Se fier uniquement au son des bûches. Deux morceaux secs peuvent produire un son assez clair lorsqu’on les frappe, mais ce test reste imprécis. Une mesure d’humidité est plus fiable.

Brûler une palette sans connaître son origine. Une palette souillée, peinte ou ayant servi au transport de produits inconnus ne doit pas finir automatiquement dans le poêle.

Confondre bois de récupération et bois de chauffage. Les chutes de meubles, panneaux et matériaux de construction peuvent contenir colles, peintures ou traitements.

Stocker le bois directement sur la terre. L’humidité du sol ralentit son séchage et favorise sa dégradation.

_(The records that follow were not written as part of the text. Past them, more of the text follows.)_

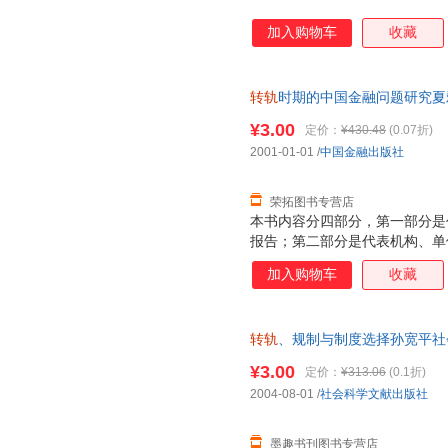
加入购物车
收藏
转轨
时期的中国金融问题研究夏斌 著
书，保证质量，此书为单本而非
¥3.00
定价：
¥430.48
(0.07折)
2001-01-01
/
中国金融出版社
荣拓图书专营店
本书内容分四部分，第一部分是
报告；第二部分是代表机构、单
文稿；第四部分是知识介绍性文
加入购物车
收藏
转轨
、规制与制度选择孙宽平社会科学
书，保证质量，此书为单本而非
¥3.00
定价：
¥313.06
(0.1折)
2004-08-01
/
社会科学文献出版社
墨趣书刊图书专营店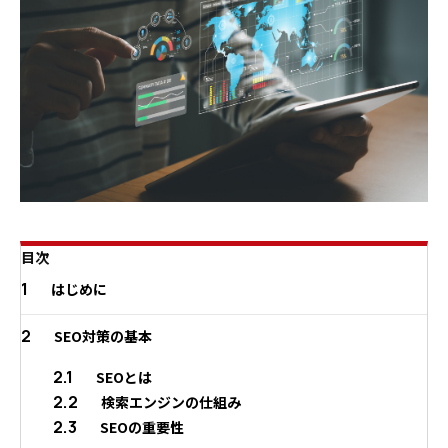
目次
1
はじめに
2
SEO対策の基本
2.1
SEOとは
2.2
検索エンジンの仕組み
2.3
SEOの重要性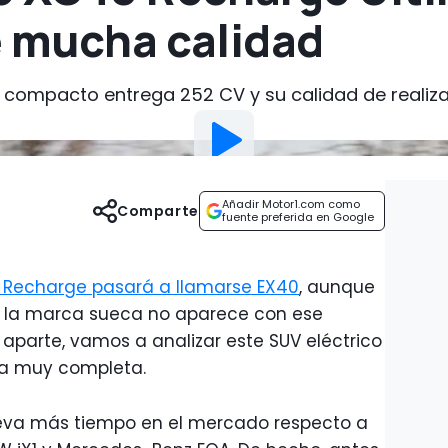
e mucha calidad
V compacto entrega 252 CV y su calidad de realiza
Añadir Motor1.com como
Comparte
fuente preferida en Google
 Recharge pasará a llamarse EX40
, aunque
e la marca sueca no aparece con ese
parte, vamos a analizar este SUV eléctrico
ba muy completa.
lleva más tiempo en el mercado respecto a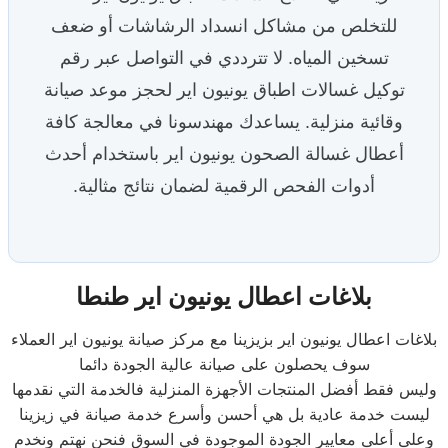
للتخلص من مشاكل انسداد الرشاشات أو ضعف
تسخين المياه. لا تترددي في التواصل عبر رقم
توكيل غسالات اطباق يونيون اير لحجز موعد صيانة
وقائية منزلية. يساعدك مهندسونا في معالجة كافة
أعطال غسالة الصحون يونيون اير باستخدام أحدث
أدوات الفحص الرقمية لضمان نتائج مثالية.
بلاغات اعطال يونيون اير طنطا
بلاغات اعطال يونيون اير بزيزينا مع مركز صيانة يونيون اير العملاء
سوف يحصلون على صيانة عالية الجودة دائما
وليس فقط أفضل المنتجات الأجهزة المنزلية فالخدمة التي نقدمها
ليست خدمة عادية بل هي أحسن وأسرع خدمة صيانة في زيزينا
وعلى أعلى معايير الجودة الموجودة في السوق فنحن نهتم ونخدم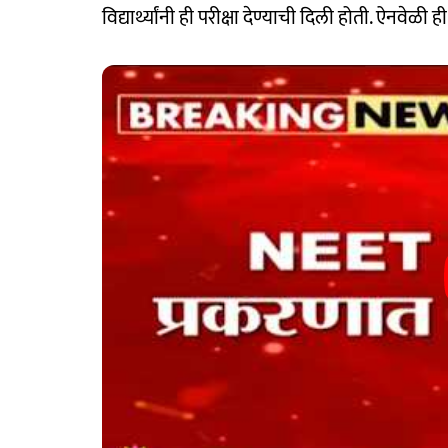
विद्यार्थ्यांनी ही परीक्षा देण्याची दिली होती. ऐनवेळ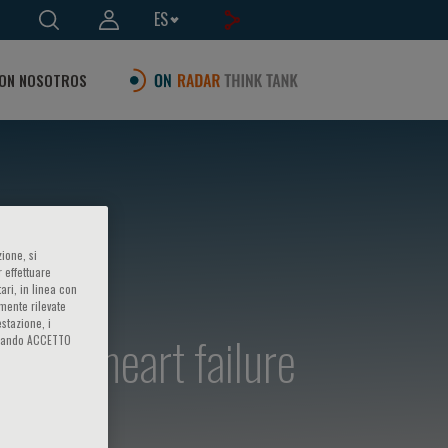
ES
ON NOSOTROS
ione, si
 effettuare
ari, in linea con
amente rilevate
estazione, i
e and heart failure
iccando ACCETTO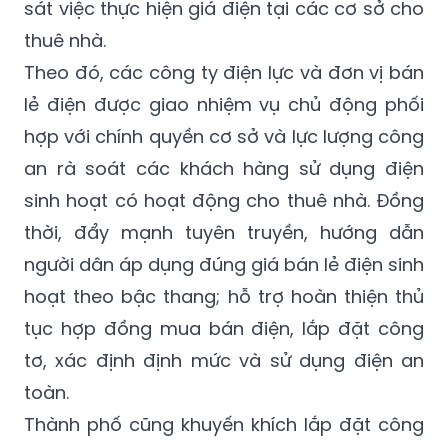
sở, ngành, địa phương triển khai đồng bộ
các giải pháp, tăng cường quản lý và giám
sát việc thực hiện giá điện tại các cơ sở cho
thuê nhà.
Theo đó, các công ty điện lực và đơn vị bán
lẻ điện được giao nhiệm vụ chủ động phối
hợp với chính quyền cơ sở và lực lượng công
an rà soát các khách hàng sử dụng điện
sinh hoạt có hoạt động cho thuê nhà. Đồng
thời, đẩy mạnh tuyên truyền, hướng dẫn
người dân áp dụng đúng giá bán lẻ điện sinh
hoạt theo bậc thang; hỗ trợ hoàn thiện thủ
tục hợp đồng mua bán điện, lắp đặt công
tơ, xác định định mức và sử dụng điện an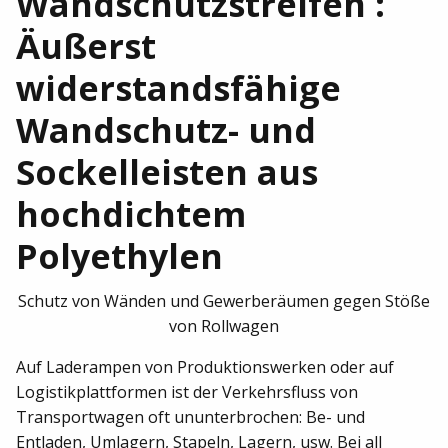
Wandschutzstreifen :
Äußerst
widerstandsfähige
Wandschutz- und
Sockelleisten aus
hochdichtem
Polyethylen
Schutz von Wänden und Gewerberäumen gegen Stöße
von Rollwagen
Auf Laderampen von Produktionswerken oder auf
Logistikplattformen ist der Verkehrsfluss von
Transportwagen oft ununterbrochen: Be- und
Entladen, Umlagern, Stapeln, Lagern, usw. Bei all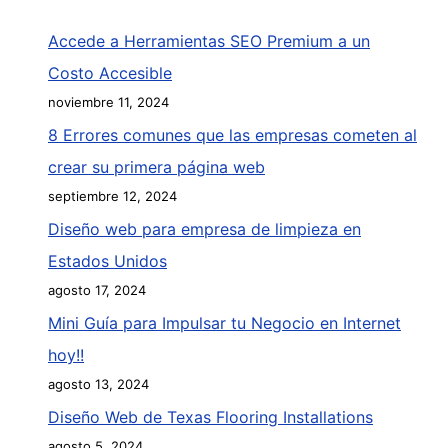
Accede a Herramientas SEO Premium a un
Costo Accesible
noviembre 11, 2024
8 Errores comunes que las empresas cometen al
crear su primera página web
septiembre 12, 2024
Diseño web para empresa de limpieza en
Estados Unidos
agosto 17, 2024
Mini Guía para Impulsar tu Negocio en Internet
hoy!!
agosto 13, 2024
Diseño Web de Texas Flooring Installations
agosto 5, 2024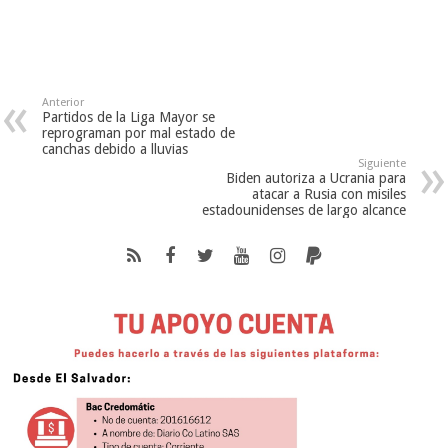
Anterior
Partidos de la Liga Mayor se
reprograman por mal estado de
canchas debido a lluvias
Siguiente
Biden autoriza a Ucrania para
atacar a Rusia con misiles
estadounidenses de largo alcance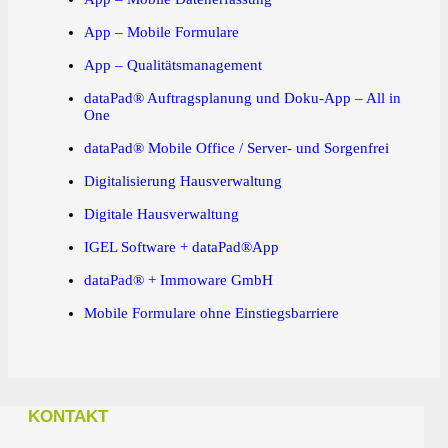
App – Mobile Formulare
App – Qualitätsmanagement
dataPad® Auftragsplanung und Doku-App – All in
One
dataPad® Mobile Office / Server- und Sorgenfrei
Digitalisierung Hausverwaltung
Digitale Hausverwaltung
IGEL Software + dataPad®App
dataPad® + Immoware GmbH
Mobile Formulare ohne Einstiegsbarriere
KONTAKT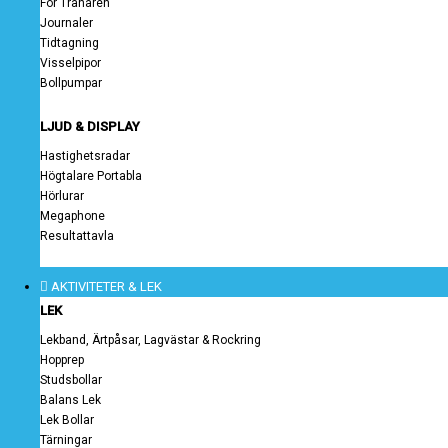
För Tränaren
Journaler
Tidtagning
Visselpipor
Bollpumpar
LJUD & DISPLAY
Hastighetsradar
Högtalare Portabla
Hörlurar
Megaphone
Resultattavla
AKTIVITETER & LEK
LEK
Lekband, Ärtpåsar, Lagvästar & Rockring
Hopprep
Studsbollar
Balans Lek
Lek Bollar
Tärningar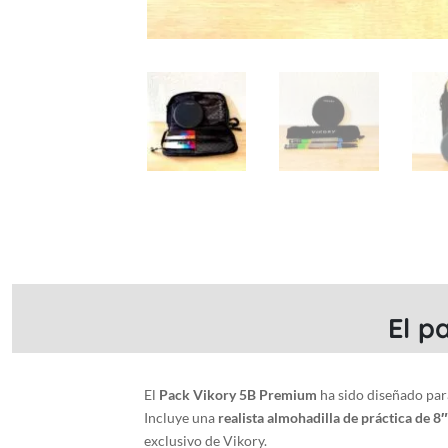
El p
El
Pack Vikory 5B Premium
ha sido diseñado par
Incluye una
realista almohadilla de práctica de 8″
exclusivo de Vikory.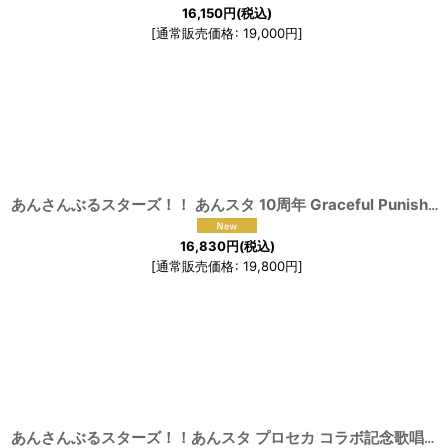
16,150
円
(税込)
[
通常販売価格
:
19,000
円
]
あんさんぶるスターズ！！ あんスタ 10周年 Graceful Punishment 朔間零 影片みか コスプレ衣装
16,830
円
(税込)
[
通常販売価格
:
19,800
円
]
あんさんぶるスターズ！！あんスタ プロセカ コラボ記念歌唱楽曲フラジール ALKALOID 礼瀬マヨイ コスプレ衣装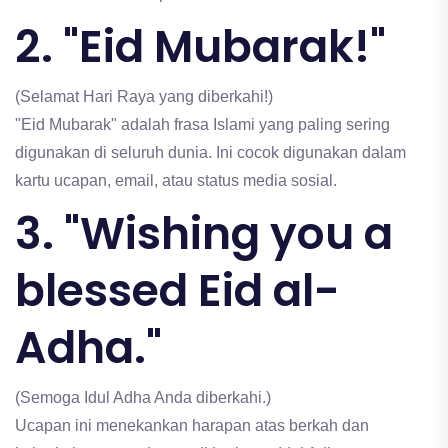
2. "Eid Mubarak!"
(Selamat Hari Raya yang diberkahi!)
"Eid Mubarak" adalah frasa Islami yang paling sering
digunakan di seluruh dunia. Ini cocok digunakan dalam
kartu ucapan, email, atau status media sosial.
3. "Wishing you a
blessed Eid al-
Adha."
(Semoga Idul Adha Anda diberkahi.)
Ucapan ini menekankan harapan atas berkah dan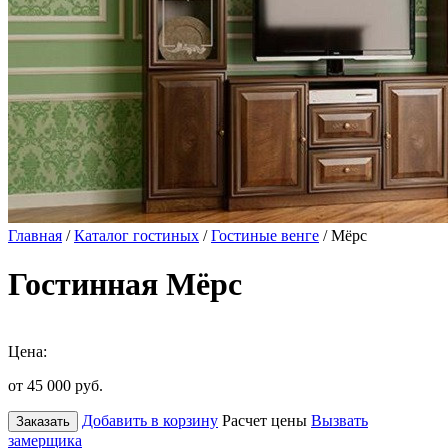
Главная
/
Каталог гостиных
/
Гостиные венге
/ Мёрс
Гостинная Мёрс
Цена:
от 45 000
руб.
Добавить в корзину
Расчет цены
Вызвать
Заказать
замерщика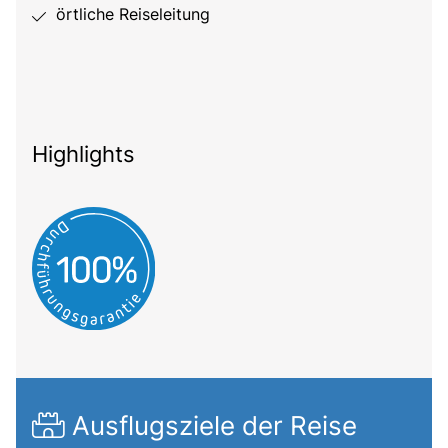
örtliche Reiseleitung
Highlights
Ausflugsziele der Reise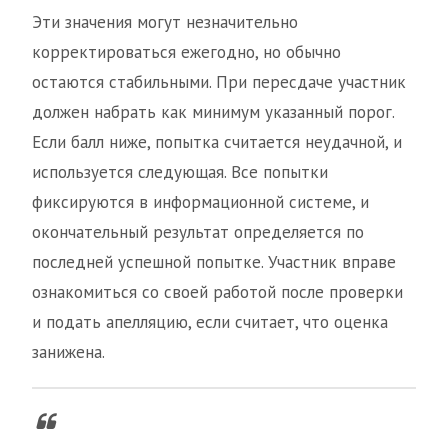
Эти значения могут незначительно
корректироваться ежегодно, но обычно
остаются стабильными. При пересдаче участник
должен набрать как минимум указанный порог.
Если балл ниже, попытка считается неудачной, и
используется следующая. Все попытки
фиксируются в информационной системе, и
окончательный результат определяется по
последней успешной попытке. Участник вправе
ознакомиться со своей работой после проверки
и подать апелляцию, если считает, что оценка
занижена.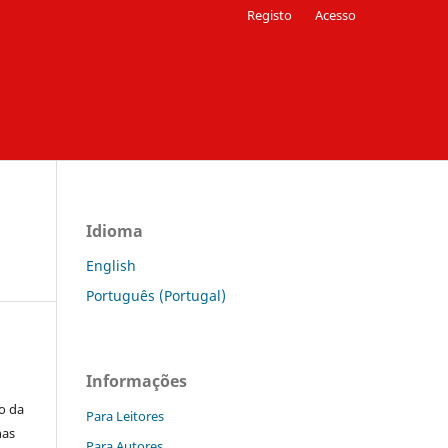
Registo
Acesso
Idioma
English
Português (Portugal)
Informações
o da
Para Leitores
nas
Para Autores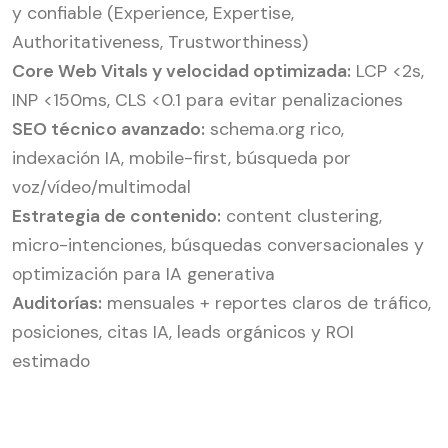
y confiable (Experience, Expertise,
Authoritativeness, Trustworthiness)
Core Web Vitals y velocidad optimizada:
LCP <2s,
INP <150ms, CLS <0.1 para evitar penalizaciones
SEO técnico avanzado:
schema.org rico,
indexación IA, mobile-first, búsqueda por
voz/vídeo/multimodal
Estrategia de contenido:
content clustering,
micro-intenciones, búsquedas conversacionales y
optimización para IA generativa
Auditorías:
mensuales + reportes claros de tráfico,
posiciones, citas IA, leads orgánicos y ROI
estimado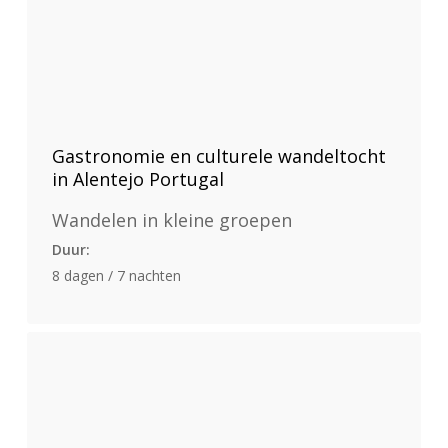
Gastronomie en culturele wandeltocht
in Alentejo Portugal
Wandelen in kleine groepen
Duur:
8 dagen / 7 nachten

Recouvrir hermétiquement tout le tas. Sans circulation d’air, l’humidité s’évacue beaucoup moins efficacement.

Pour aller plus loin

Rangez les nouvelles livraisons séparément du bois déjà sec afin d’utiliser d’abord le stock prêt à brûler.

Pour les grosses bûches, refaites ponctuellement une mesure au cœur du bois : une surface sèche peut cacher un intérieur encore humide.

Enfin, conservez seulement une quantité raisonnable de bois à proximité immédiate du poêle ou de la cheminée et respectez les distances de sécurité indiquées par le fabricant de l’appareil.

Questions fréquentes

Un bois noirci est-il forcément impropre à la combustion ?

Non. Une coloration sombre ne suffit pas à déterminer son état. Il faut surtout connaître son origine, vérifier qu’il n’est ni peint ni traité et contrôler son humidité et sa solidité.

Peut-on brûler du bois avec son écorce ?

Oui, l’écorce naturelle peut rester sur une bûche de chauffage saine et suffisamment sèche. Elle n’est pas, à elle seule, un signe indiquant que le bois doit être écarté.

Comment savoir précisément si une bûche est suffisamment sèche ?

Fendez-la puis utilisez un humidimètre sur la face intérieure fraîchement exposée. Pour le bois de chauffage domestique, une valeur inférieure à environ 20 % constitue un bon repère.

Peut-on brûler une vieille planche parfaitement sèche ?

Pas simplement parce qu’elle est sèche. Il faut connaître son origine et être certain qu’elle est en bois brut non peint, non verni, non collé et non traité. En cas de doute, mieux vaut l’orienter vers la filière de déchets appropriée.